Western blot analysis
12 h after restoration of OGD, BECs were harvested and lysed with lysis buffer (1% NP-40, 50 mM Tris HCl, pH 8.0, 150 mM sodium chloride) supplemented with protease and phosphatase inhibitor cocktails. Protein concentration was determined using the BCA protein assay kit (Eppendorf-Bio photometer, Germany).

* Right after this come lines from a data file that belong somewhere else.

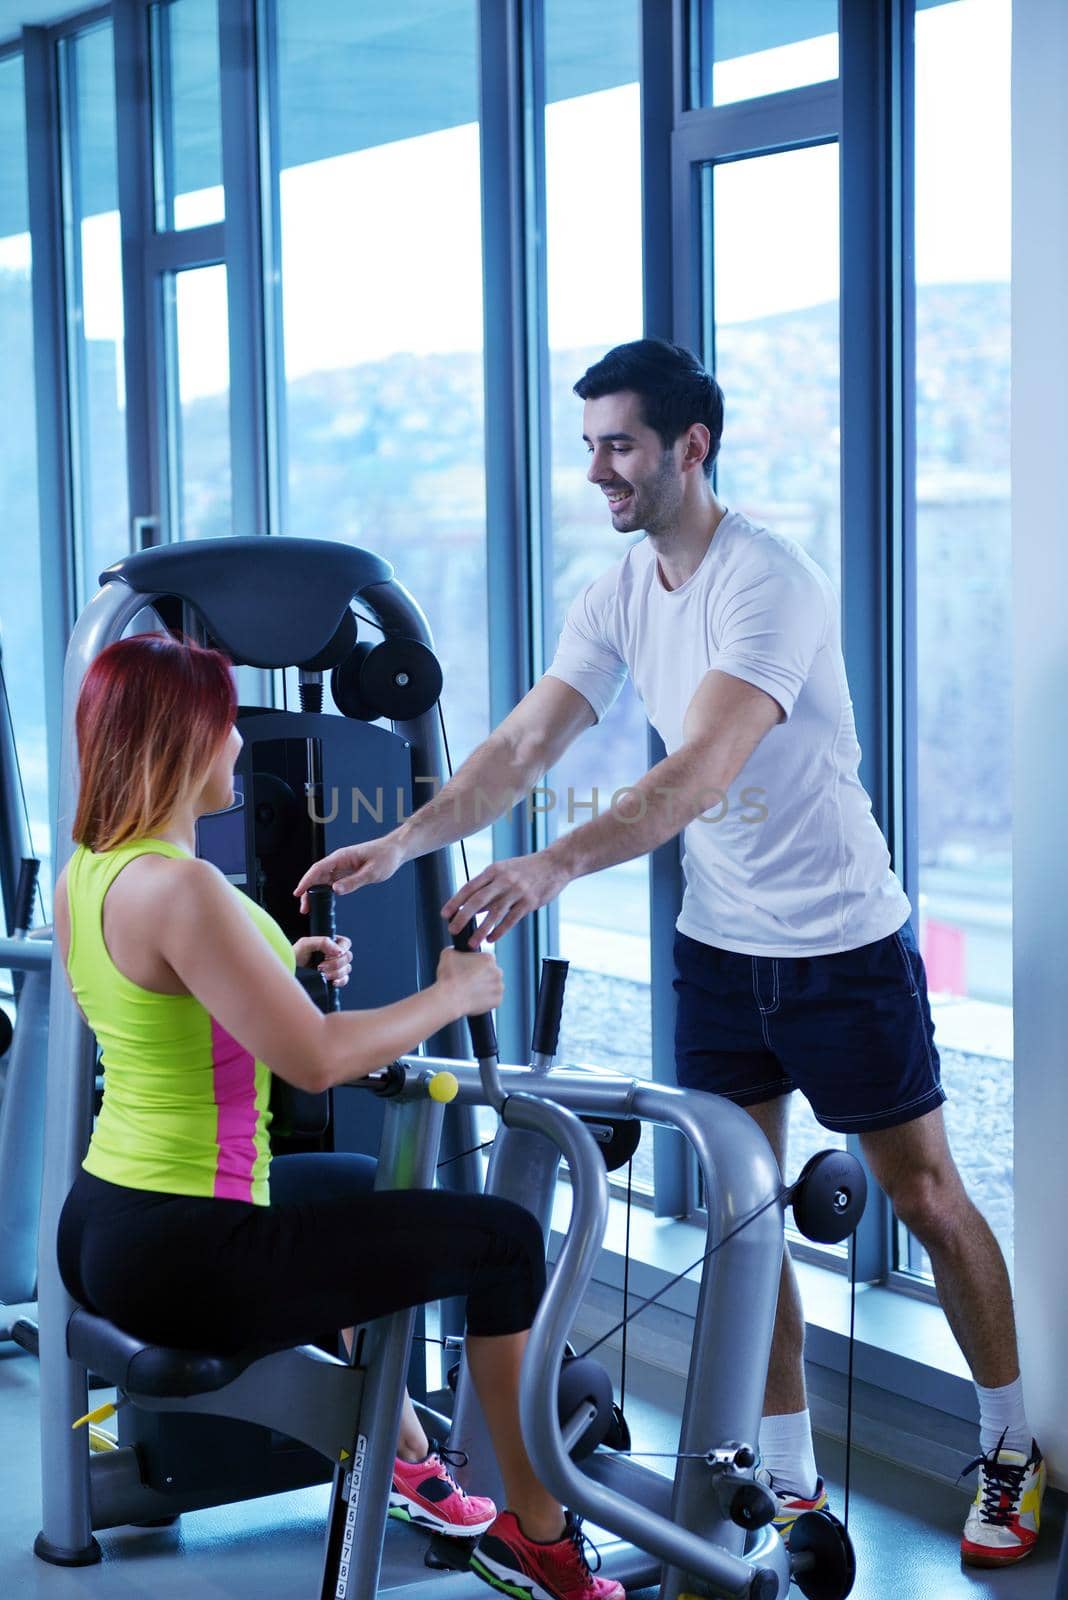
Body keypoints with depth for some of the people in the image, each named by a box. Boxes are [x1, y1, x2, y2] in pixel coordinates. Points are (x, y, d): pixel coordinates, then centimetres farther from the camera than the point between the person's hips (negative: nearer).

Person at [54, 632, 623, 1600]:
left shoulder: (82, 876, 6)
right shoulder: (175, 887, -24)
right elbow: (312, 1060, -26)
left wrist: (277, 969, 18)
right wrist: (450, 995, -12)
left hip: (101, 1226, 10)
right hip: (183, 1259, -10)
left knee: (361, 1187, 36)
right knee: (504, 1239, 1)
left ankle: (404, 1458, 45)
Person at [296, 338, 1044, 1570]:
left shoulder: (772, 584, -23)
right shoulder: (618, 596, 0)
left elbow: (701, 770, -34)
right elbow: (523, 746, -2)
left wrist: (555, 866, -46)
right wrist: (404, 842, -16)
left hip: (844, 940, -6)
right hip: (717, 946, 7)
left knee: (925, 1197, 6)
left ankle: (1011, 1453, 23)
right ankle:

Western blotting and semi-quantitative analyses was performed as described previously [18]. The following primary antibodies were purchased from Invitrogen (Carlsbad, CA, USA): Armenian hamster anti ICAM-1 monoclonal antibody (3E2B, MA5405, 1:20), rabbit anti nuclear factor-κB (NF-κB) polyclonal antibody (51-3500, 1:1000), rabbit anti p-NF-κB polyclonal antibody (PA5-37658, 1:1000), rabbit anti E-selectin monoclonal antibody (15, MA5-29785, 1:1000), rabbit anti VCAM-1 monoclonal antibody (SA05-04, MA5-31965,1:1000), rabbit anti KLF4 (PA5-27440,1:5000), rabbit anti Claudin-5 polyclonal antibody (34-1600, 1:170), rabbit anti zonula occludens-1 (ZO-1) polyclonal antibody (61-7300,1:1000). β-actin were obtained from Neomarker (1:1000, Fremont, CA). Within each sample, levels of proteins were first normalised to the level of β-actin, and then expressed as the fold-increase over the level of NO-OGD/R control group.
Statistical analysis
Categorical variables were expressed as counts (percentage) and continuous variables as mean ± standard deviation unless otherwise indicated. Statistical significance was assessed by the t test, Chi-Square test, one- or two-way analysis of variance (ANOVA), and a Bonferroni post-hoc test was used to test multiple comparisons. Correlations were assessed using the Pearson’s method, with log transformation of non-normally distributed data prior to statistical analysis. All statistical analyses were performed with SPSS (version16.0; SPSS, Chicago, IL, USA) and significance was defined as P<0.05.